» Instructions for the task
Each line of the material below should be reproduced exactly.

» Exercise input
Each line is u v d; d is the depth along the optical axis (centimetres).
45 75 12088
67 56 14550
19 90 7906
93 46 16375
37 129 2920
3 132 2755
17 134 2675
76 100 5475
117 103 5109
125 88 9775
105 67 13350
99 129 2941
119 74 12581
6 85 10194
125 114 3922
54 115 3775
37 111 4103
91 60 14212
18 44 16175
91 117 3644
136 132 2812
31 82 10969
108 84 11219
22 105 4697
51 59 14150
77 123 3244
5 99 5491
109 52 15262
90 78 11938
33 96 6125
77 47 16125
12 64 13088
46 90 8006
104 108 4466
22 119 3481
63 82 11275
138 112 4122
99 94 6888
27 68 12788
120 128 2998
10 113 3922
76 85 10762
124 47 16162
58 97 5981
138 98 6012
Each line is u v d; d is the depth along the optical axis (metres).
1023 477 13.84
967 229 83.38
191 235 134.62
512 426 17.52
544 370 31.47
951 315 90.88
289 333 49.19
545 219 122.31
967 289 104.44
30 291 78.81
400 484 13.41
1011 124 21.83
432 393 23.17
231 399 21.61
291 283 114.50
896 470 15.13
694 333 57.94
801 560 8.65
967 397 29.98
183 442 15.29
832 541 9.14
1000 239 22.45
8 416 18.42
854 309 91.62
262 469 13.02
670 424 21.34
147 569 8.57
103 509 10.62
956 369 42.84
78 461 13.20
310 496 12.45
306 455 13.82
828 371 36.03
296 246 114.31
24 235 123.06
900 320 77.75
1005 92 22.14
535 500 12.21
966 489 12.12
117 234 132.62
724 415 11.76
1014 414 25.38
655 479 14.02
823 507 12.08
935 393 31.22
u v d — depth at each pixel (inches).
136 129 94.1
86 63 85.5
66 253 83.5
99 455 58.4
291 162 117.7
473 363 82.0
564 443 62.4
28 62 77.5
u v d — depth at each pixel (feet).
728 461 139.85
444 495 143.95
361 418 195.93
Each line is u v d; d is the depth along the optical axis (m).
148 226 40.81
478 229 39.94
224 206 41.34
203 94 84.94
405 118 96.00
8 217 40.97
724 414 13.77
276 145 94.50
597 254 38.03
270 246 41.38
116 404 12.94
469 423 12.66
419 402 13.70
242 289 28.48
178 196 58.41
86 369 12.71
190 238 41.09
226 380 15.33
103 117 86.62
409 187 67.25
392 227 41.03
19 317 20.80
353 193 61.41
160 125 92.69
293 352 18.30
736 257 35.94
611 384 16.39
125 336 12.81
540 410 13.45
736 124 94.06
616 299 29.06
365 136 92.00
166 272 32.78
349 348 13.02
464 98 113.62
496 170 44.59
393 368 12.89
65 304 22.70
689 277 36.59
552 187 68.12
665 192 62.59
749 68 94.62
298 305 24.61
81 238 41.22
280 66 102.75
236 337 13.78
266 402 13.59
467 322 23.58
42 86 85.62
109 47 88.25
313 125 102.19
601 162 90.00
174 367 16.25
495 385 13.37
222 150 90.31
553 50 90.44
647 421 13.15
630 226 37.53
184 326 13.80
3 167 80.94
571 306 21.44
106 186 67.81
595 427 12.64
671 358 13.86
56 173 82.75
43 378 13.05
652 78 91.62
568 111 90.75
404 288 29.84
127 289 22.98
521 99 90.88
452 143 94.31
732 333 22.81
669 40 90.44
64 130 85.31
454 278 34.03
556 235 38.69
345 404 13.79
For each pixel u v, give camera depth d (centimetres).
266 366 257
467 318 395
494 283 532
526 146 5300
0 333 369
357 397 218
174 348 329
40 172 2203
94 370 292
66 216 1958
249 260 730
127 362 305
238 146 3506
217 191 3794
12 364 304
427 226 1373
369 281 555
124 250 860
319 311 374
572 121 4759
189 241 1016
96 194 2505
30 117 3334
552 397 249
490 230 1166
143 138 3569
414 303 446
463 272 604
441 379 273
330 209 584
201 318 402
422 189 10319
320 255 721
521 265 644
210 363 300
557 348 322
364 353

» Answer box
Each line is u v d; d is the depth along the optical axis (centimetres).
45 75 12088
67 56 14550
19 90 7906
93 46 16375
37 129 2920
3 132 2755
17 134 2675
76 100 5475
117 103 5109
125 88 9775
105 67 13350
99 129 2941
119 74 12581
6 85 10194
125 114 3922
54 115 3775
37 111 4103
91 60 14212
18 44 16175
91 117 3644
136 132 2812
31 82 10969
108 84 11219
22 105 4697
51 59 14150
77 123 3244
5 99 5491
109 52 15262
90 78 11938
33 96 6125
77 47 16125
12 64 13088
46 90 8006
104 108 4466
22 119 3481
63 82 11275
138 112 4122
99 94 6888
27 68 12788
120 128 2998
10 113 3922
76 85 10762
124 47 16162
58 97 5981
138 98 6012
Each line is u v d; d is the depth along the optical axis (metres).
1023 477 13.84
967 229 83.38
191 235 134.62
512 426 17.52
544 370 31.47
951 315 90.88
289 333 49.19
545 219 122.31
967 289 104.44
30 291 78.81
400 484 13.41
1011 124 21.83
432 393 23.17
231 399 21.61
291 283 114.50
896 470 15.13
694 333 57.94
801 560 8.65
967 397 29.98
183 442 15.29
832 541 9.14
1000 239 22.45
8 416 18.42
854 309 91.62
262 469 13.02
670 424 21.34
147 569 8.57
103 509 10.62
956 369 42.84
78 461 13.20
310 496 12.45
306 455 13.82
828 371 36.03
296 246 114.31
24 235 123.06
900 320 77.75
1005 92 22.14
535 500 12.21
966 489 12.12
117 234 132.62
724 415 11.76
1014 414 25.38
655 479 14.02
823 507 12.08
935 393 31.22
u v d — depth at each pixel (inches).
136 129 94.1
86 63 85.5
66 253 83.5
99 455 58.4
291 162 117.7
473 363 82.0
564 443 62.4
28 62 77.5
u v d — depth at each pixel (feet).
728 461 139.85
444 495 143.95
361 418 195.93
Each line is u v d; d is the depth along the optical axis (m).
148 226 40.81
478 229 39.94
224 206 41.34
203 94 84.94
405 118 96.00
8 217 40.97
724 414 13.77
276 145 94.50
597 254 38.03
270 246 41.38
116 404 12.94
469 423 12.66
419 402 13.70
242 289 28.48
178 196 58.41
86 369 12.71
190 238 41.09
226 380 15.33
103 117 86.62
409 187 67.25
392 227 41.03
19 317 20.80
353 193 61.41
160 125 92.69
293 352 18.30
736 257 35.94
611 384 16.39
125 336 12.81
540 410 13.45
736 124 94.06
616 299 29.06
365 136 92.00
166 272 32.78
349 348 13.02
464 98 113.62
496 170 44.59
393 368 12.89
65 304 22.70
689 277 36.59
552 187 68.12
665 192 62.59
749 68 94.62
298 305 24.61
81 238 41.22
280 66 102.75
236 337 13.78
266 402 13.59
467 322 23.58
42 86 85.62
109 47 88.25
313 125 102.19
601 162 90.00
174 367 16.25
495 385 13.37
222 150 90.31
553 50 90.44
647 421 13.15
630 226 37.53
184 326 13.80
3 167 80.94
571 306 21.44
106 186 67.81
595 427 12.64
671 358 13.86
56 173 82.75
43 378 13.05
652 78 91.62
568 111 90.75
404 288 29.84
127 289 22.98
521 99 90.88
452 143 94.31
732 333 22.81
669 40 90.44
64 130 85.31
454 278 34.03
556 235 38.69
345 404 13.79
For each pixel u v, give camera depth d (centimetres).
266 366 257
467 318 395
494 283 532
526 146 5300
0 333 369
357 397 218
174 348 329
40 172 2203
94 370 292
66 216 1958
249 260 730
127 362 305
238 146 3506
217 191 3794
12 364 304
427 226 1373
369 281 555
124 250 860
319 311 374
572 121 4759
189 241 1016
96 194 2505
30 117 3334
552 397 249
490 230 1166
143 138 3569
414 303 446
463 272 604
441 379 273
330 209 584
201 318 402
422 189 10319
320 255 721
521 265 644
210 363 300
557 348 322
364 353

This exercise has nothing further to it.